2. La dimensione collettiva della sicurezza del lavoro nello Statuto dei Lavoratori

Anche la dimensione collettiva della salute e della sicurezza dei lavoratori nasce in Italia con l’emanazione dello Statuto dei lavoratori (legge 20 maggio 1970, n. 300) che, all’art. 9, riconosce a non meglio identificate “rappresentanze” dei lavoratori una serie di prerogative proprio in materia di tutela della salute e dell’integrità fisica dei lavoratori sul luogo di lavoro.

La norma può essere divisa in due parti: la prima che prevede il diritto delle rappresentanze di verificare l’applicazione delle norme per la prevenzione degli infortuni e delle malattie professionali (a tale parte si è sempre riconosciuta immediata efficacia precettiva);  la seconda che riconosce ai rappresentanti il diritto di ‹‹promuovere la ricerca, l’elaborazione e l’attuazione di tutte le misure idonee›› a tutelare la salute e l’integrità fisica dei lavoratori (a questa parte si è invece attribuito un valore puramente programmatico, mai specificato dalla contrattazione collettiva).

SEZIONE DATI:
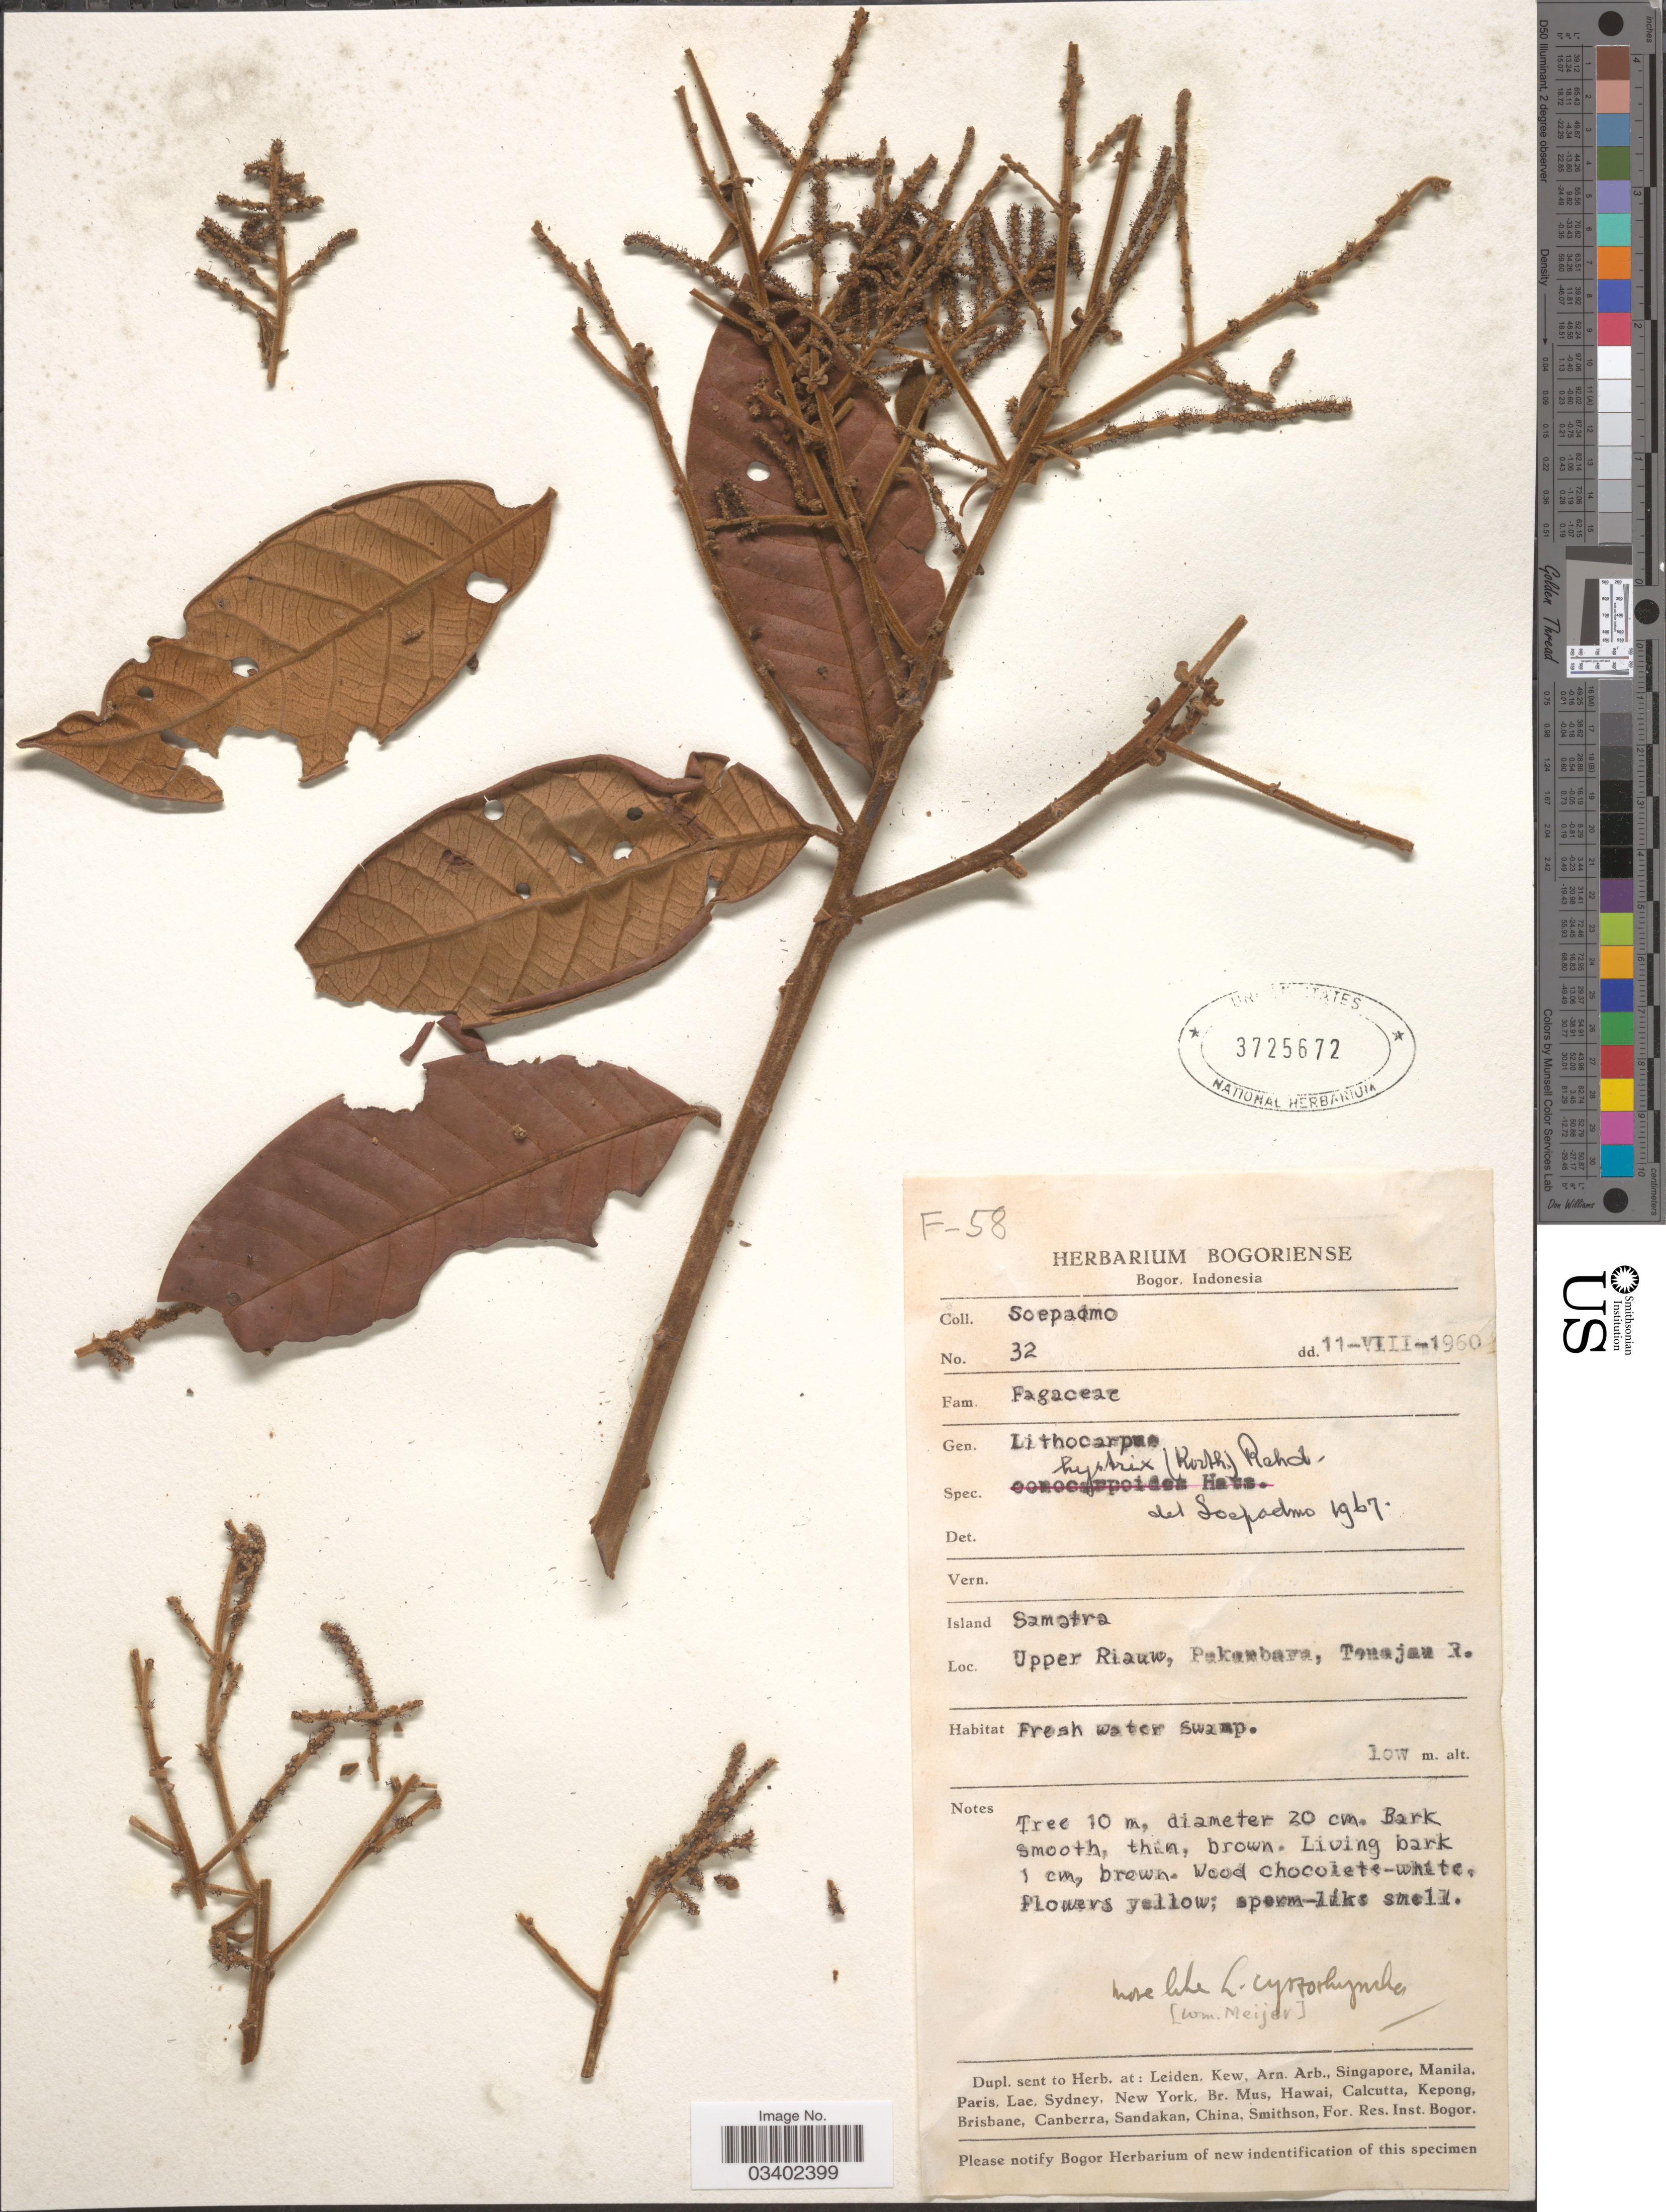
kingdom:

COSE DA FARE:
(1) Secondo il testo sullo Statuto dei lavoratori, quale articolo riconosce alle rappresentanze dei lavoratori prerogative in materia di salute e integrità fisica?
(2) Queste affermazioni concordano con il testo sullo Statuto dei lavoratori? Per ciascuna rispondi sì o no e cita le parole del testo che lo stabiliscono.
(a) Lo Statuto dei lavoratori corrisponde alla legge 20 maggio 1970, n. 300.
(b) Alla seconda parte della norma si è riconosciuta immediata efficacia precettiva.
(c) La norma indica con precisione quali siano le rappresentanze dei lavoratori.
L'elenco non ha alcun ruolo in questo esercizio.

SOLUZIONI DELL'ESERCIZIO:
(1) L'articolo 9.

(2)
(a) Sì: "legge 20 maggio 1970, n. 300".
(b) No: "a questa parte si è invece attribuito un valore puramente programmatico".
(c) No: "non meglio identificate “rappresentanze”".